--- Extrait à lire ---
J’étais affligée à cause de la privation de mon doux Jésus. Quand Il vient, je ressens un peu de soulagement. Mais je deviens vite plus affligée en Le voyant plus affligé que moi.
Il n’est pas question qu’Il s’apaise
- puisque les créatures Le forcent à envoyer encore plus de fléaux.
Pendant qu’Il sévit, Il pleure sur le sort de l’humanité. Et Il se cache au tréfonds de mon cœur comme s’Il ne voulait pas voir les souffrances de ses créatures.
Ces temps sont invivables. Mais il semble que ce n’est que le commencement.
Comme j’étais très affligée à cause de mon pénible sort,
- celui d’être si souvent sans Jésus, Il vint et, entourant mon cou d’un de ses bras, Il me dit :
« Ma fille, n’augmente pas mes souffrances en t’affligeant de la sorte. J’en ai déjà beaucoup trop. Je n’attends pas cela de toi.

--- Travail demandé ---
Prolongez l'extrait sur la privation de Jésus à partir de sa dernière phrase. Le matériel qui suit n'a aucun lien avec l'extrait.

--- Données fournies ---
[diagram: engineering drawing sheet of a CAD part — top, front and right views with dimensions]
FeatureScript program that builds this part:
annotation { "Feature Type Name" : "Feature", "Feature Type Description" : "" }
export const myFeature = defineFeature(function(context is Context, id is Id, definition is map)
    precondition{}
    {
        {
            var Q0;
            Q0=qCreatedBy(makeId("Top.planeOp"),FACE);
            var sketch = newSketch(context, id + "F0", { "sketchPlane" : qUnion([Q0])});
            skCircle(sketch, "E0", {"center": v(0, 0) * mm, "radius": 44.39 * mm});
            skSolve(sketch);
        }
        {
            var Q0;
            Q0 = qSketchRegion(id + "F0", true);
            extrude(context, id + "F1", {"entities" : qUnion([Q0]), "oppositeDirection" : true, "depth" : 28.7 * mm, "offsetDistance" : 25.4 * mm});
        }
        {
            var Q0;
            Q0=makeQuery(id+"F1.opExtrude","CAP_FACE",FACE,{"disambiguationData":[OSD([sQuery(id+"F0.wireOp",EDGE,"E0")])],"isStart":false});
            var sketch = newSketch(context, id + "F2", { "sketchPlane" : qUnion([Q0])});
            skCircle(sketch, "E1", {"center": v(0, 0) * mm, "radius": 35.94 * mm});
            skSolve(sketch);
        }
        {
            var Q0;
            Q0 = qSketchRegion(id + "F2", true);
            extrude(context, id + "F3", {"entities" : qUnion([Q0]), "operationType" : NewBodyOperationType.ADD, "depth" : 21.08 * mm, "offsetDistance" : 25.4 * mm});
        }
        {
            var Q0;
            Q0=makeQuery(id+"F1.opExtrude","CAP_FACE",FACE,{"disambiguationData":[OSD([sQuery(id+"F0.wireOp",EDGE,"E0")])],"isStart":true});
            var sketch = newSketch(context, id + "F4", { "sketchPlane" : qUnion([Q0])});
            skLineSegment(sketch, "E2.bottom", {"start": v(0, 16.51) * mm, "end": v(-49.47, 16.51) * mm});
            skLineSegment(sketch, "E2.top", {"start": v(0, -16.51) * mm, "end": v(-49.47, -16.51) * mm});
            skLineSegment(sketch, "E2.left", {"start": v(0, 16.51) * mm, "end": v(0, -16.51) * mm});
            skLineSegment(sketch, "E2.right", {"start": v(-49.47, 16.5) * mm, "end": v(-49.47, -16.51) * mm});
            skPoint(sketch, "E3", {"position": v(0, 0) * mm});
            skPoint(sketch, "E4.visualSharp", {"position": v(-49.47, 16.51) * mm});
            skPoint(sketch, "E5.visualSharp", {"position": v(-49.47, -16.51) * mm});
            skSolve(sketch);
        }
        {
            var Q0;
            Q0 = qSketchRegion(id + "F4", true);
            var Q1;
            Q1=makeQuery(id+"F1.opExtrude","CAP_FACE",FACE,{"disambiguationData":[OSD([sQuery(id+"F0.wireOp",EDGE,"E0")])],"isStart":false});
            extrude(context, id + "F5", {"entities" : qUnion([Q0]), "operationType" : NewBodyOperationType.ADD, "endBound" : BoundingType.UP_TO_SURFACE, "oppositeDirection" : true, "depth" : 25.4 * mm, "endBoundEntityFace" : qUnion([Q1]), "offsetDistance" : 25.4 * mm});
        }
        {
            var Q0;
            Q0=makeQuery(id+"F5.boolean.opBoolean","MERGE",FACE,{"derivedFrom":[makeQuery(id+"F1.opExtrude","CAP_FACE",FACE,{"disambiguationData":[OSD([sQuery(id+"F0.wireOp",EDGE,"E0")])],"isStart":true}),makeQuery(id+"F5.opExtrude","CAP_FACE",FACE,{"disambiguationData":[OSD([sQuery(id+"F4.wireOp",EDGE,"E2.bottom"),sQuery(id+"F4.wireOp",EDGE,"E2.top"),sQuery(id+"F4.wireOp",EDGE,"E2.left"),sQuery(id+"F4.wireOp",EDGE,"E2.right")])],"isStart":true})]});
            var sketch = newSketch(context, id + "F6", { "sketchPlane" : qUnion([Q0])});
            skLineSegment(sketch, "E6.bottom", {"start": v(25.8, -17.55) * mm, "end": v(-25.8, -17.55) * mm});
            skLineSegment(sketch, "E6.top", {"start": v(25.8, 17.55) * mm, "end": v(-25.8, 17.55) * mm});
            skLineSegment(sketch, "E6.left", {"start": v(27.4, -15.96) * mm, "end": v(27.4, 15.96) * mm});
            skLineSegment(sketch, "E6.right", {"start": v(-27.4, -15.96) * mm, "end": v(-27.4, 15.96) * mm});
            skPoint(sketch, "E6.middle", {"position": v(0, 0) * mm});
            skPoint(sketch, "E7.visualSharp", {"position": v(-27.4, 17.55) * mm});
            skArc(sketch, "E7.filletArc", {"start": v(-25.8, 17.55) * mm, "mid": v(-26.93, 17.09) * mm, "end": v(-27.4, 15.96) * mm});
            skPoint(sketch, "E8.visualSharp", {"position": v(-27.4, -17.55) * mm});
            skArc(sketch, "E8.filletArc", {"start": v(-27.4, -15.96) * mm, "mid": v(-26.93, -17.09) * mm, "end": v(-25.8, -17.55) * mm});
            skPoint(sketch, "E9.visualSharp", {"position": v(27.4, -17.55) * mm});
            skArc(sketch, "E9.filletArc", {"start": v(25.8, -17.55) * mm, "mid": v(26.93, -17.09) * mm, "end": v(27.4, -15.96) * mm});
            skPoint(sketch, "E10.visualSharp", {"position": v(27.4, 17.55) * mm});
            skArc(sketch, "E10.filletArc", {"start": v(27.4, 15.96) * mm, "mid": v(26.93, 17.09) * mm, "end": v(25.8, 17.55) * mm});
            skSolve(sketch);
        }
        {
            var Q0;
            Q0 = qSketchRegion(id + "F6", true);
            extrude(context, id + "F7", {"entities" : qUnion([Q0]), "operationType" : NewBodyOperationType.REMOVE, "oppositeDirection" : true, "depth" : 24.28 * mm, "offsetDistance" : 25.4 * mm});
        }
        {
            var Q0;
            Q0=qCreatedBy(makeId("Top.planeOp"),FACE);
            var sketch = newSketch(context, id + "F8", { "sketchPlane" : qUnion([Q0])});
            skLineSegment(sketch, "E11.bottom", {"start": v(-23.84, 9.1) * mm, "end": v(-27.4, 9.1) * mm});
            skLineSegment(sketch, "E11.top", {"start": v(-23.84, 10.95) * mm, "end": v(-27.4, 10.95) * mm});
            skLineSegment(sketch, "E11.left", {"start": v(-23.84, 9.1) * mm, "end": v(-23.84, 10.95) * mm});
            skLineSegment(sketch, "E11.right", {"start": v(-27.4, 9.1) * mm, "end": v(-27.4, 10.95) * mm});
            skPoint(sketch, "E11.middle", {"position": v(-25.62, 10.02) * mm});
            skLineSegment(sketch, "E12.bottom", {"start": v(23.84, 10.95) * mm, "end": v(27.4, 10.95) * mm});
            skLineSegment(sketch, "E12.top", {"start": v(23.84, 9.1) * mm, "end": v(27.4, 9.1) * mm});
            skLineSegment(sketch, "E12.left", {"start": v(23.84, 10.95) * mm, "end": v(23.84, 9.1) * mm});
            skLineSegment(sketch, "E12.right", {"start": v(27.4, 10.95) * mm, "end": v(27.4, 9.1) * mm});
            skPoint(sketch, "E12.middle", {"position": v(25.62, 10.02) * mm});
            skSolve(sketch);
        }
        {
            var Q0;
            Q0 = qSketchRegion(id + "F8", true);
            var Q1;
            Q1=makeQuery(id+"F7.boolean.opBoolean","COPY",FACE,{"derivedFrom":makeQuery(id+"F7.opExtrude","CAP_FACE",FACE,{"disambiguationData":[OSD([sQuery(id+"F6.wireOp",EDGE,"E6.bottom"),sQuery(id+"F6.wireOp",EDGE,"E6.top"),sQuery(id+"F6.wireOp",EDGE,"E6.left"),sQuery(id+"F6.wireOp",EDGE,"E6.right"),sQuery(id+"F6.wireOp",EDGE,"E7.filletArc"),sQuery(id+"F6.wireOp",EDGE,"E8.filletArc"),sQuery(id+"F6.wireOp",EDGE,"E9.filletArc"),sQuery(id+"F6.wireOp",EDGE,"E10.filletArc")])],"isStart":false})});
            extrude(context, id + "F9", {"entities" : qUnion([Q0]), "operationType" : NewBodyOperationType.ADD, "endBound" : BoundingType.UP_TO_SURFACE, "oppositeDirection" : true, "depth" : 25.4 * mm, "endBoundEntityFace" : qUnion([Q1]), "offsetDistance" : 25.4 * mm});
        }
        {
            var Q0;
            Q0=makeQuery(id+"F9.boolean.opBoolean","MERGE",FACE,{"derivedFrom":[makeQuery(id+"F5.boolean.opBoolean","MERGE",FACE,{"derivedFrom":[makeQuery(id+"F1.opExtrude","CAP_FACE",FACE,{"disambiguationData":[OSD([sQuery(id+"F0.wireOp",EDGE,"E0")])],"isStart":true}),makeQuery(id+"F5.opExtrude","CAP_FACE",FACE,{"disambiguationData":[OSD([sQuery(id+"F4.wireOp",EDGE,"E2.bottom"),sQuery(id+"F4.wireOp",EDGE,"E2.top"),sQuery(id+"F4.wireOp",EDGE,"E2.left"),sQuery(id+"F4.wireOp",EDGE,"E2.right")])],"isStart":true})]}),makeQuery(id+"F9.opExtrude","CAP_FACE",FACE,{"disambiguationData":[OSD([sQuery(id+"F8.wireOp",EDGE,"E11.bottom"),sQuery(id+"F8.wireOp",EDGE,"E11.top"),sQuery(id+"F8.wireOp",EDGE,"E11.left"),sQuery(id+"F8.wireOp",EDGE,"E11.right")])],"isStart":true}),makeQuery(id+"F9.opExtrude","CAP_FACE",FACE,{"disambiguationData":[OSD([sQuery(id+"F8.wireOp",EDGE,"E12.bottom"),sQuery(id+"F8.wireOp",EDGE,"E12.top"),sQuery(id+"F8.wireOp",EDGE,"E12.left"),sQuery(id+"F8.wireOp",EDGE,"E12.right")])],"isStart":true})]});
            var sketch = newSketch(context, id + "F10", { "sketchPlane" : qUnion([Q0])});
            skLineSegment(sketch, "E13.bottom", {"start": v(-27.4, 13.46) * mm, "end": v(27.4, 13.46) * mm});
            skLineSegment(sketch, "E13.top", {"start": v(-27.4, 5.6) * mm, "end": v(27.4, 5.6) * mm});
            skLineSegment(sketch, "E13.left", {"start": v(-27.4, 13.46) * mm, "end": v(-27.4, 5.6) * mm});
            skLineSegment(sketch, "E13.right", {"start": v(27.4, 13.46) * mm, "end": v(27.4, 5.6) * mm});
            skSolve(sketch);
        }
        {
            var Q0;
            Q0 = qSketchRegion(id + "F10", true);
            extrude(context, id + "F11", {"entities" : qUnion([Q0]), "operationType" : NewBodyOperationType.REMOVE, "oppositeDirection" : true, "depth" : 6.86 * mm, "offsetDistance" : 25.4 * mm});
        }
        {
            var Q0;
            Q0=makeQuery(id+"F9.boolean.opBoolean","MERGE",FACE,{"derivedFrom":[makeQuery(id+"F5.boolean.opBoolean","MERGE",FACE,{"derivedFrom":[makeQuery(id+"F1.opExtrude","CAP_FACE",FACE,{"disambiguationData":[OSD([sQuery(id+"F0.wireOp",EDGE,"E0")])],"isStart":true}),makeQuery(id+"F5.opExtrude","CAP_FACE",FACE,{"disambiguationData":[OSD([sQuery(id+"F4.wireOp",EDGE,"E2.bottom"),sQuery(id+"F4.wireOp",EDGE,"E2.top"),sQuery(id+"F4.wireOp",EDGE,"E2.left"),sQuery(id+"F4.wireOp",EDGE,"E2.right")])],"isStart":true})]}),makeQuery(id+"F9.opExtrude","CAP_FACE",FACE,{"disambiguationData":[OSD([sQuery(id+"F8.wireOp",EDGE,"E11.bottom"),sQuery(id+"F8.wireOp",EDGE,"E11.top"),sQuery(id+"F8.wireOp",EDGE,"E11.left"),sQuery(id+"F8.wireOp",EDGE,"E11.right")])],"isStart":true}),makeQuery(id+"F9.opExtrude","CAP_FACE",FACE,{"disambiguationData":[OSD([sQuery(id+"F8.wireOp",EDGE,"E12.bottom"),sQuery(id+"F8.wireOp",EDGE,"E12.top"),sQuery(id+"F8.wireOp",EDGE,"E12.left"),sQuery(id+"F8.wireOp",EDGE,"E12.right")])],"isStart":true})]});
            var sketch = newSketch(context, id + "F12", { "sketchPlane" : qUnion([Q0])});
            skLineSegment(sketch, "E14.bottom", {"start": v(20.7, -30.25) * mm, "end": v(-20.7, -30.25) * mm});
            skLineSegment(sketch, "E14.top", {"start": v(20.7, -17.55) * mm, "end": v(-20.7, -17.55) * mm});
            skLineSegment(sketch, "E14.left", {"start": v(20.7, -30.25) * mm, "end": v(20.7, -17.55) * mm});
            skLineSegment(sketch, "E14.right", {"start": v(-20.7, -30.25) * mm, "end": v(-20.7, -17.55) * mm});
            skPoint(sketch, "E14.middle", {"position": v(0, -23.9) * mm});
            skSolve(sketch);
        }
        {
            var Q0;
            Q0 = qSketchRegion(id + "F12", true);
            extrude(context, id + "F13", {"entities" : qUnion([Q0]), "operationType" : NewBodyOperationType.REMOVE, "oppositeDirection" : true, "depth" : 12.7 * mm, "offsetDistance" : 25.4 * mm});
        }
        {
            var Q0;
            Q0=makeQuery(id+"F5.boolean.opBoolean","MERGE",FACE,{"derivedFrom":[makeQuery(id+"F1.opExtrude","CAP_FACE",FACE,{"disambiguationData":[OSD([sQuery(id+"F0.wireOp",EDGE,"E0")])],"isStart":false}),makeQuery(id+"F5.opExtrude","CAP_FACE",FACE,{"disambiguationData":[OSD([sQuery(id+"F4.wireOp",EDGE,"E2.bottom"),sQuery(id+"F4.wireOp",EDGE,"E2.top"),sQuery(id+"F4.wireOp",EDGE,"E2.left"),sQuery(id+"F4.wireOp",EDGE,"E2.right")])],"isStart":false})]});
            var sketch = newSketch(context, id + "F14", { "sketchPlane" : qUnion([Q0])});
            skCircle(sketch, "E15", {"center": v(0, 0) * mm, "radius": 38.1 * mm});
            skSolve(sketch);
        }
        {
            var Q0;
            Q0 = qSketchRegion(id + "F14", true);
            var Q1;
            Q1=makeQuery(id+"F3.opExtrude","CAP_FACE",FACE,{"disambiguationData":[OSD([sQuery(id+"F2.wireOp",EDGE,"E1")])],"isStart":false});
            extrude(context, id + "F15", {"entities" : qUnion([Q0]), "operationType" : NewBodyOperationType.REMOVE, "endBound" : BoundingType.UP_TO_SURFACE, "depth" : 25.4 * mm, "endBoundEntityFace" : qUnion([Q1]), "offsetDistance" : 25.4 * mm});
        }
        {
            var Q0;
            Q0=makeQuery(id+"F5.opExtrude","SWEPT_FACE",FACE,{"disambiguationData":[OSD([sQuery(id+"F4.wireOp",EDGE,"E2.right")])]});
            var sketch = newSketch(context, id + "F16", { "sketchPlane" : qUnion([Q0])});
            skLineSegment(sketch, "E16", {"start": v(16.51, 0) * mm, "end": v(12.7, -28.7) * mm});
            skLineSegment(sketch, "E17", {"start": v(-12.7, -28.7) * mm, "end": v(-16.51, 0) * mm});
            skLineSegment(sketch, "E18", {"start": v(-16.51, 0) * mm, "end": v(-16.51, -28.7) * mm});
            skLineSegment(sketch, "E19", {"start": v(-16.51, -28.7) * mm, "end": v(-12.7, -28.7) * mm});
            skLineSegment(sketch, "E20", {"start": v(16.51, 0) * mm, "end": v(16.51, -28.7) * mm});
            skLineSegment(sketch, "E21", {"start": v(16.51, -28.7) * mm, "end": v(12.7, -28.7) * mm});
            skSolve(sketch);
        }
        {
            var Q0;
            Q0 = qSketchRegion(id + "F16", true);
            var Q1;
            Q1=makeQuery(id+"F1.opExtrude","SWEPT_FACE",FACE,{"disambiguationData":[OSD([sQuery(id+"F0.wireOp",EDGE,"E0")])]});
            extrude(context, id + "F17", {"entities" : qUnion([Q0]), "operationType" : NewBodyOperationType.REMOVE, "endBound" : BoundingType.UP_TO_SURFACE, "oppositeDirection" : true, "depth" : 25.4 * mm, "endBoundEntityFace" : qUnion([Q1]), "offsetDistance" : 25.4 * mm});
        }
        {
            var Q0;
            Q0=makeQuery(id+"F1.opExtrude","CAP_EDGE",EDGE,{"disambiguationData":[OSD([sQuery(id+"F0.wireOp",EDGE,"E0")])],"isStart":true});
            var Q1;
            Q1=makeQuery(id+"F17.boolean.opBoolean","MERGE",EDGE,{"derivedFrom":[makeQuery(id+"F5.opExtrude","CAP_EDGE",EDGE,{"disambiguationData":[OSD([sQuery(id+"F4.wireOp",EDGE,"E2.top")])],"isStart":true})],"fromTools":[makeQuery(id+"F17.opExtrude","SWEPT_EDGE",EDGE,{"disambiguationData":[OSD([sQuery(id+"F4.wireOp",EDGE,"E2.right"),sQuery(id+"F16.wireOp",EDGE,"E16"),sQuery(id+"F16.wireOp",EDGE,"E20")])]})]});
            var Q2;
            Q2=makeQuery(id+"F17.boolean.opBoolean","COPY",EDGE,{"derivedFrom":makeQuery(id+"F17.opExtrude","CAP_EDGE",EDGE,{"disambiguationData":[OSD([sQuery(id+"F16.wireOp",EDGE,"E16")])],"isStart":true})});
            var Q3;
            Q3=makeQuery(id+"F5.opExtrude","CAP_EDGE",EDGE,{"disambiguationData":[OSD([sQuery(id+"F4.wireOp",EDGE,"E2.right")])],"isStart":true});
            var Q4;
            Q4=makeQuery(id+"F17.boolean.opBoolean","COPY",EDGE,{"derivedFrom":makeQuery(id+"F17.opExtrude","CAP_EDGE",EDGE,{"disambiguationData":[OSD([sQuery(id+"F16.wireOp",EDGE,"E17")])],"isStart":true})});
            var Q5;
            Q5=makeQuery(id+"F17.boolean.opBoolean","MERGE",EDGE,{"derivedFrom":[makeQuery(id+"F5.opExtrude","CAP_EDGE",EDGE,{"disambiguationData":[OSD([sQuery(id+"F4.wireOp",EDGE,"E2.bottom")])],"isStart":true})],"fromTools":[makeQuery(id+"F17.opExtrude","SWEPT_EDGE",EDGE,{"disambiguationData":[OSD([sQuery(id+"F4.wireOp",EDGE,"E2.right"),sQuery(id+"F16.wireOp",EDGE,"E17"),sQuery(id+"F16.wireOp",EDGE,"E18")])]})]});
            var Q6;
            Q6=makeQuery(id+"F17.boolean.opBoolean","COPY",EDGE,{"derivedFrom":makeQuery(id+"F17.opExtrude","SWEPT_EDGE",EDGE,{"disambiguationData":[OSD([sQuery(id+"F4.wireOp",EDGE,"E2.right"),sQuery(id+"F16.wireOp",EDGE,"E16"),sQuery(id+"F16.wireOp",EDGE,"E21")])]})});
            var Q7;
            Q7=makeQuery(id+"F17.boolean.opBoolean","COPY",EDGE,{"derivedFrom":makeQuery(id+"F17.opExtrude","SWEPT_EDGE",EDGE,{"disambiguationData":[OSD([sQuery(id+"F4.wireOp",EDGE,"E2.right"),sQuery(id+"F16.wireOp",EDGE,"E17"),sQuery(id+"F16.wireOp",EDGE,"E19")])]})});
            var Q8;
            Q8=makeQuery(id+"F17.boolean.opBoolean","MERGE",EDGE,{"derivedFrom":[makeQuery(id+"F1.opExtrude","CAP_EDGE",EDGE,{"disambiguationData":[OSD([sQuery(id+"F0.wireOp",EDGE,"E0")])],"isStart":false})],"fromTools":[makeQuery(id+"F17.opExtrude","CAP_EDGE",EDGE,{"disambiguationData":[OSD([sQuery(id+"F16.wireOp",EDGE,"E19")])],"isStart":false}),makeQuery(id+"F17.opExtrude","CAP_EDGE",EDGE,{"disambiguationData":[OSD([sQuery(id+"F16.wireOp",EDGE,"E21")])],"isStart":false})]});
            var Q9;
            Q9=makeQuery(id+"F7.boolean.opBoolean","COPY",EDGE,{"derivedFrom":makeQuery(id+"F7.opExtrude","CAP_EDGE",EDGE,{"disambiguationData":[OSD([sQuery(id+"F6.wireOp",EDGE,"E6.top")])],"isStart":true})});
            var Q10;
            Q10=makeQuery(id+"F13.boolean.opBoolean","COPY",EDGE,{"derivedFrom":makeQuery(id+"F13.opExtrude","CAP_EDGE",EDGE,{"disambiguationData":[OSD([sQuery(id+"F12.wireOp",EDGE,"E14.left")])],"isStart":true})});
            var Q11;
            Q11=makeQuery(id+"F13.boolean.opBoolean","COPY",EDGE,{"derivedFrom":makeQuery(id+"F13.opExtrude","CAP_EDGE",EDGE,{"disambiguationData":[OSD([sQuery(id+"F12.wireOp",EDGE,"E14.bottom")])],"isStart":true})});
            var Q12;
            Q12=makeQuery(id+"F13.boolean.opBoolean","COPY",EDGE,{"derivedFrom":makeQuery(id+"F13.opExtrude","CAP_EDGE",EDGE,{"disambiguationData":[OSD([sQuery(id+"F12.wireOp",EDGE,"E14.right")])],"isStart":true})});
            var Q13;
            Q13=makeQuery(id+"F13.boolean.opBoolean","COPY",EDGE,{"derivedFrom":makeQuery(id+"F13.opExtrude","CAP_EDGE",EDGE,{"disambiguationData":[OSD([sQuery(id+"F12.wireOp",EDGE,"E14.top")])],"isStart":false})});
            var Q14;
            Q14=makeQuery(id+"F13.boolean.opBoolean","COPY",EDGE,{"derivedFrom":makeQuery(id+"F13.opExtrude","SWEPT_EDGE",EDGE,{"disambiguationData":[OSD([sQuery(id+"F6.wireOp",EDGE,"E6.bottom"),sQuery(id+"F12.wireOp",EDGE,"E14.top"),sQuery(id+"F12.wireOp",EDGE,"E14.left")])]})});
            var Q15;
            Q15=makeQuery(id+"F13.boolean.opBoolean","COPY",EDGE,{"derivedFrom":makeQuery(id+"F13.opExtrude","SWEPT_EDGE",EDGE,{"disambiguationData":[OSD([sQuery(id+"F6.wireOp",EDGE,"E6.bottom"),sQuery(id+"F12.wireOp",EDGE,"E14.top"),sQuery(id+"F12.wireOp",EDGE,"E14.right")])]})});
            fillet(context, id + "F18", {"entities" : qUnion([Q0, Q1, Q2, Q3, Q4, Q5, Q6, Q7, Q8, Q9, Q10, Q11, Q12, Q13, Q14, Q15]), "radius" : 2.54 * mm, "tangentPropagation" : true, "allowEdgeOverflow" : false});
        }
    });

--- Exercice corrigé ---
J’attends de toi que tu t’appropries
- mes Peines,
- mes Prières et
- tout Moi-même De sorte que Je puisse trouver en toi un autre Moi-même.
En ces temps, Je veux de grandes satisfactions. Et seulement ceux qui sont d’autres Moi-même peuvent répondre à cette attente.
Ce que le Père trouvait en Moi :
- Gloire, Délices, Amour,
- satisfactions complètes pour le Bien de tous - Il le trouve en ces âmes.
Tu dois avoir ces intentions
- à chaque Heure de la Passion que tu fais,
- à chacune de tes actions, tout le temps.
Si Je ne trouve pas ces satisfactions, ah ! Ce sera le désastre : les fléaux vont se répandre par torrents. Ah ! Ma fille ! Ah ! Ma fille !» Puis Il disparut.